*** Given records ***
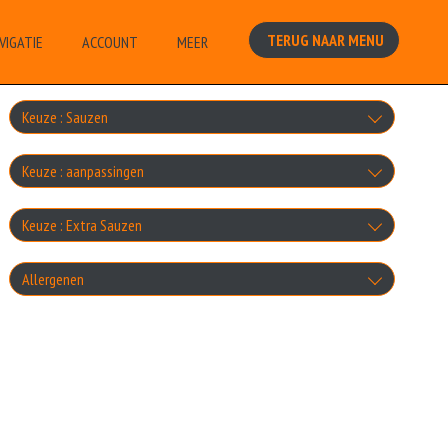
TERUG NAAR MENU
VIGATIE
ACCOUNT
MEER
Keuze : Sauzen
Maximaal 2 selecteren
Keuze : aanpassingen
Knoflooksaus
zonder kaas
Keuze : Extra Sauzen
+0.00
Cocktailsaus
+0.00
Knoflooksaus
Allergenen
zonder salade
+0.00
+€1.00
Sambalsaus
+0.00
Geen aangegeven allergenen.
Cocktailsaus
extra pita brood
+0.00
+€1.00
Uiensaus
+€1.00
Sambalsaus
extra turkse brood
+0.00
*** End of Given records ***
## Task description
Reproduce verbatim only the lines from the one holding "Keuze : Sauzen" through the end of the records.

## Answer
Keuze : Sauzen
Maximaal 2 selecteren
Keuze : aanpassingen
Knoflooksaus
zonder kaas
Keuze : Extra Sauzen
+0.00
Cocktailsaus
+0.00
Knoflooksaus
Allergenen
zonder salade
+0.00
+€1.00
Sambalsaus
+0.00
Geen aangegeven allergenen.
Cocktailsaus
extra pita brood
+0.00
+€1.00
Uiensaus
+€1.00
Sambalsaus
extra turkse brood
+0.00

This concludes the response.